Genuine ‘knowing’ is the sensing (feeling not thinking) of a relationship between disparate ‘items’. After that ‘knowing’ awakens, reflective thinking (and then maybe speech) attempt to articulate the ‘knowing’*.
Sensing a relationship between assorted ‘items’ connects them. Connection awareness** is the source of ‘knowing’. Taoism’s “mysterious sameness” portrays the nuance. All articulated thought floats above this foundation, which is why it’s impossible to articulate this foundation. Impossible to articulate (speak about), yet a reality felt by one and all.
The capacity to sense relationships (connections) between ‘this’ and ‘that’ is innate. It can’t be taught or developed. It unfolds internally as we develop and mature (age). When you sense a new connection, you know something new. The deeper and more overarching the connection, the more profound the knowing. However, ‘formal’ teaching and learning are not directed from this level, (nor can it be for this connective level lies deeper than any of the thoughts and social politics involved at the ‘formal’ level).

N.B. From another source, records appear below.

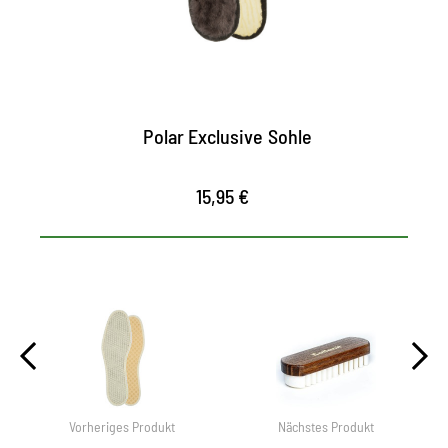
kalten Temperaturen
maximaler Tragekomfort
Polar Exclusive Sohle
15,95 €
Vorheriges Produkt
Nächstes Produkt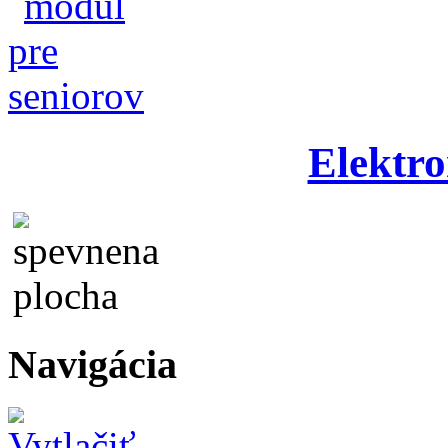
Elektro
Navigácia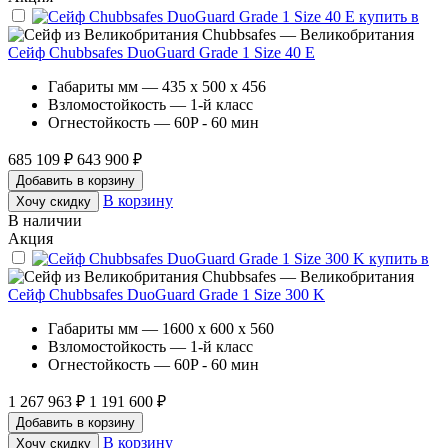
Chubbsafes — Великобритания
Сейф Chubbsafes DuoGuard Grade 1 Size 40 E
Габариты мм — 435 x 500 x 456
Взломостойкость — 1-й класс
Огнестойкость — 60P - 60 мин
685 109 ₽
643 900 ₽
Добавить в корзину
В корзину
Хочу скидку
В наличии
Акция
Chubbsafes — Великобритания
Сейф Chubbsafes DuoGuard Grade 1 Size 300 K
Габариты мм — 1600 x 600 x 560
Взломостойкость — 1-й класс
Огнестойкость — 60P - 60 мин
1 267 963 ₽
1 191 600 ₽
Добавить в корзину
В корзину
Хочу скидку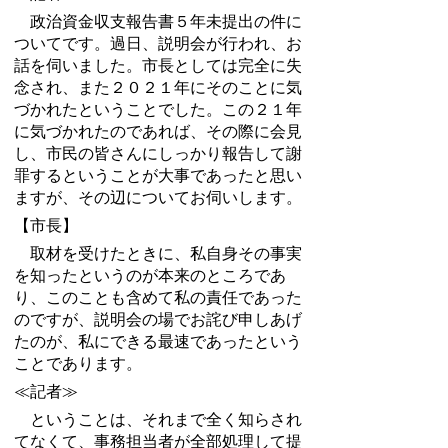
政治資金収支報告書５年未提出の件に
ついてです。過日、説明会が行われ、お
話を伺いました。市長としては完全に失
念され、また２０２１年にそのことに気
づかれたということでした。この２１年
に気づかれたのであれば、その際に会見
し、市民の皆さんにしっかり報告して謝
罪するということが大事であったと思い
ますが、その辺についてお伺いします。
【市長】
取材を受けたときに、私自身その事実
を知ったというのが本来のところであ
り、このことも含めて私の責任であった
のですが、説明会の場でお詫び申しあげ
たのが、私にできる最速であったという
ことであります。
≪記者≫
ということは、それまで全く知らされ
てなくて、事務担当者が全部処理して提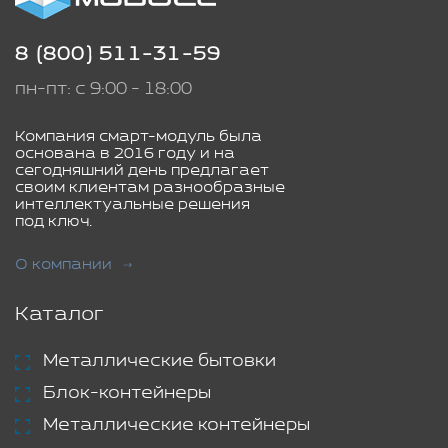
8 (800) 511-31-59
пн-пт: с 9:00 - 18:00
Компания смарт-модуль была
основана в 2016 году и на
сегодняшний день предлагает
своим клиентам разнообразные
интеллектуальные решения
под ключ.
О компании
Каталог
Металлические бытовки
Блок-контейнеры
Металлические контейнеры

Learning that simply involves learning and remembering facts is ‘unknowing’. Most educational efforts happen at this level. However, such education does serve very real emotional needs. Learning creates our paradigm—an ideal mental world where we feel at home (ironically, one such ‘home’ is the ideal of education itself). Within the paradigm we build our individual beliefs which we hold on to for emotional security. Our ‘learnings’ become possessions (which in turn possess us). We use the facts comprising our beliefs to rationalize our needs and desires—social, sexual, dietary…you name it. We use facts to rationalize our biases (which are driven by the ‘tribal identity’ instinct), and to compete for a more elite social position (which is driven by the ‘pecking order’ instinct).

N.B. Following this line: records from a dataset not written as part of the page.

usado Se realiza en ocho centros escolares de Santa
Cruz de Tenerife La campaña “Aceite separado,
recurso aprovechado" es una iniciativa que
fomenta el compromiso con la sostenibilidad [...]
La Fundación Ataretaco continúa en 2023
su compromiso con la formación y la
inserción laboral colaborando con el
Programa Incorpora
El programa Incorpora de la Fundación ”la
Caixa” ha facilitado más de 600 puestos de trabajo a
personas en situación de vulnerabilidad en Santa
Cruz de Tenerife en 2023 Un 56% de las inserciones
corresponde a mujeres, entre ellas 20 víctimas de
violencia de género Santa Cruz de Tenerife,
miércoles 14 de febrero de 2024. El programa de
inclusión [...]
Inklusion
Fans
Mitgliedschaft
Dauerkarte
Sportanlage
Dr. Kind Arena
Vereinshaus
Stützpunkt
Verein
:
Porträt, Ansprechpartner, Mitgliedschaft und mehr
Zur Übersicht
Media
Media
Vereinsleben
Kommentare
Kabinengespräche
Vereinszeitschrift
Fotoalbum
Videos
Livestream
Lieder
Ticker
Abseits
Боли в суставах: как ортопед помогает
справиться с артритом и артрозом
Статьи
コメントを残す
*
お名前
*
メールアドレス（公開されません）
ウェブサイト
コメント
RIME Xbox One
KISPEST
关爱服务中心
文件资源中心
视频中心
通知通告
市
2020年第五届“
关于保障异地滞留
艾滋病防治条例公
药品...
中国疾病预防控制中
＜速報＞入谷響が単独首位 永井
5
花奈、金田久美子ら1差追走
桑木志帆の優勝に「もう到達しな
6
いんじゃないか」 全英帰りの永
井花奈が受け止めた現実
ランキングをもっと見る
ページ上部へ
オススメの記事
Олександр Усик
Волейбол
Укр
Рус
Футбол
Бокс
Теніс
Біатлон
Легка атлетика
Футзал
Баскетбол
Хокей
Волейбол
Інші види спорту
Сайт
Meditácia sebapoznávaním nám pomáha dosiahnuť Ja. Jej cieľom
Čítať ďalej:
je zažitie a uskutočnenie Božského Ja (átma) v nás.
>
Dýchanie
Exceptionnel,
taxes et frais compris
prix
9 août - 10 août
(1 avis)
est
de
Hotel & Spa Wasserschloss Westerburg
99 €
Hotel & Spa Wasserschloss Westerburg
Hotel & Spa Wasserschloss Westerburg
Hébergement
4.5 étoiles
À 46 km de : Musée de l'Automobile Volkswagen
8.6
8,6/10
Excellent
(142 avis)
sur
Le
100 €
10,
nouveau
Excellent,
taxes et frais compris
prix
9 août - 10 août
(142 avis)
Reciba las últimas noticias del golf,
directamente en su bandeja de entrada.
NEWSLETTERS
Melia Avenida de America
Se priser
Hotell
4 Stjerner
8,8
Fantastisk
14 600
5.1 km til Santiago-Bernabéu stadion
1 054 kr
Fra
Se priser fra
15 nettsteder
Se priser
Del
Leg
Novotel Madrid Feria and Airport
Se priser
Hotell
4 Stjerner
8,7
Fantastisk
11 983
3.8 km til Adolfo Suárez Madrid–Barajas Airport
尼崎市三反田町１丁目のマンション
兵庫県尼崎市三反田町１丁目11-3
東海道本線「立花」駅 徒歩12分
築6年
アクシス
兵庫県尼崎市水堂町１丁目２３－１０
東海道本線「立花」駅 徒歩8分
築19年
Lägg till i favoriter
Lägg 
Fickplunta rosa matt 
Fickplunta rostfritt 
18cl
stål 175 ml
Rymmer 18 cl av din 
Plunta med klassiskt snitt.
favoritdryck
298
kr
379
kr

Thus, what passes for education, teaching, learning and understanding arises itself out of the modern ‘education paradigm’. It’s a house of cards build on insecurity, fear, loneliness, competition, elitism, and idealism not to mention a deep seated self denial of our own true animal nature. All of which results in a deep schism from nature, which intensifies our disconnection further. Of course none of this is different from any other paradigm humanity has clung to throughout its history.

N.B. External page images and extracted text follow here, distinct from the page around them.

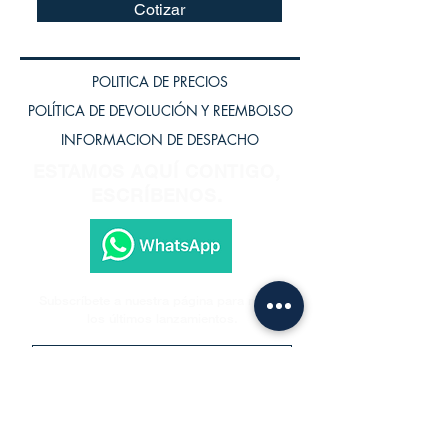
Cotizar
POLITICA DE PRECIOS
POLÍTICA DE DEVOLUCIÓN Y REEMBOLSO
INFORMACION DE DESPACHO
ESTAMOS AQUÍ CONTIGO,
ESCRÍBENOS.
Subscríbete a nuestra página para recibir
los últimos lanzamientos.
Subscríbete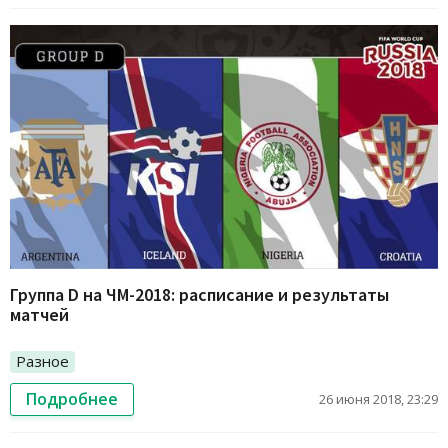
Группа D на ЧМ-2018: расписание и результаты
матчей
Разное
Подробнее
26 июня 2018, 23:29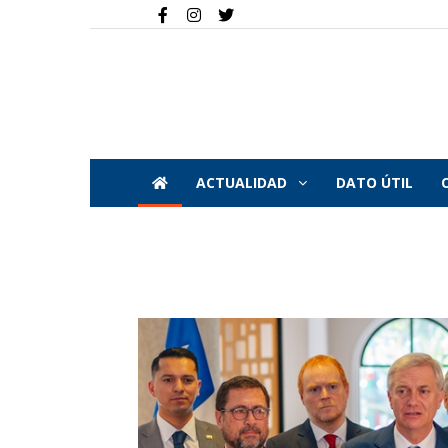
ACTUALIDAD
DATO ÚTIL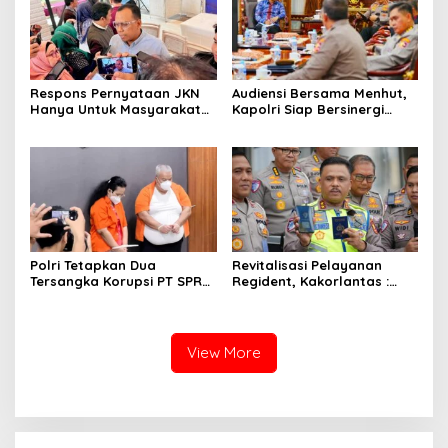
Respons Pernyataan JKN
Audiensi Bersama Menhut,
Hanya Untuk Masyarakat
Kapolri Siap Bersinergi
Miskin, BPJS Watch Jatim:
Hadapi Karhutla
Bukti Tidak Paham
Konstitusi
Polri Tetapkan Dua
Revitalisasi Pelayanan
Tersangka Korupsi PT SPR
Regident, Kakorlantas :
BUMD Riau, Kerugian Capai
Masyarakat Dapat Akses
Rp33 Miliar
dengan Mudah
View More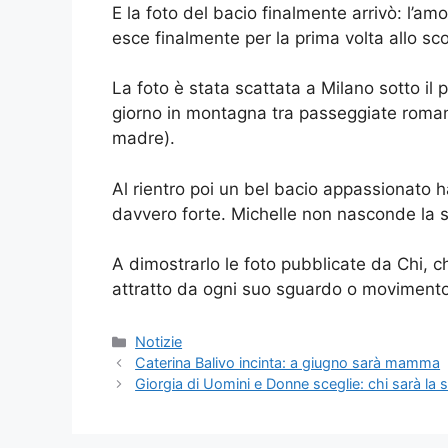
E la foto del bacio finalmente arrivò: l’
esce finalmente per la prima volta allo sc
La foto è stata scattata a Milano sotto il
giorno in montagna tra passeggiate romanti
madre).
Al rientro poi un bel bacio appassionato
davvero forte. Michelle non nasconde la su
A dimostrarlo le foto pubblicate da Chi, 
attratto da ogni suo sguardo o movimento
Categorie
Notizie
Caterina Balivo incinta: a giugno sarà mamma
Giorgia di Uomini e Donne sceglie: chi sarà la s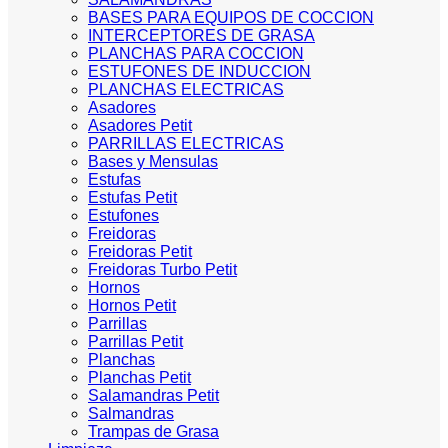
BASES PARA EQUIPOS DE COCCION
INTERCEPTORES DE GRASA
PLANCHAS PARA COCCION
ESTUFONES DE INDUCCION
PLANCHAS ELECTRICAS
Asadores
Asadores Petit
PARRILLAS ELECTRICAS
Bases y Mensulas
Estufas
Estufas Petit
Estufones
Freidoras
Freidoras Petit
Freidoras Turbo Petit
Hornos
Hornos Petit
Parrillas
Parrillas Petit
Planchas
Planchas Petit
Salamandras Petit
Salmandras
Trampas de Grasa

* While attempts to articulate the ‘knowing’ succeed, the communication of that ‘knowing’ via the articulation does not unless the listener is ready to ‘know’—or maybe more mysteriously, already ‘knows’. What often occurs is an interpretation, or rather mis-interpretation. The listener may think he understands, of course. Then too, a vast amount of mis-understanding occurs between listeners of disparate interpretations, with little awareness that this is the case. Mostly, we are too preoccupied by upholding our own interpretations (beliefs, understandings) to realize deeper similarities.
** The connection awareness part of ‘knowing’ is what brings a deeper sense of unity and peace to the mind, not the particular articulations of any particular era in human history. Thus, when a cave man ‘knew’, he experienced the same awakening that, say, Einstein experienced when he pondered light. The surface particulars (resultant thoughts) were different, but the ‘knowing’ was the same.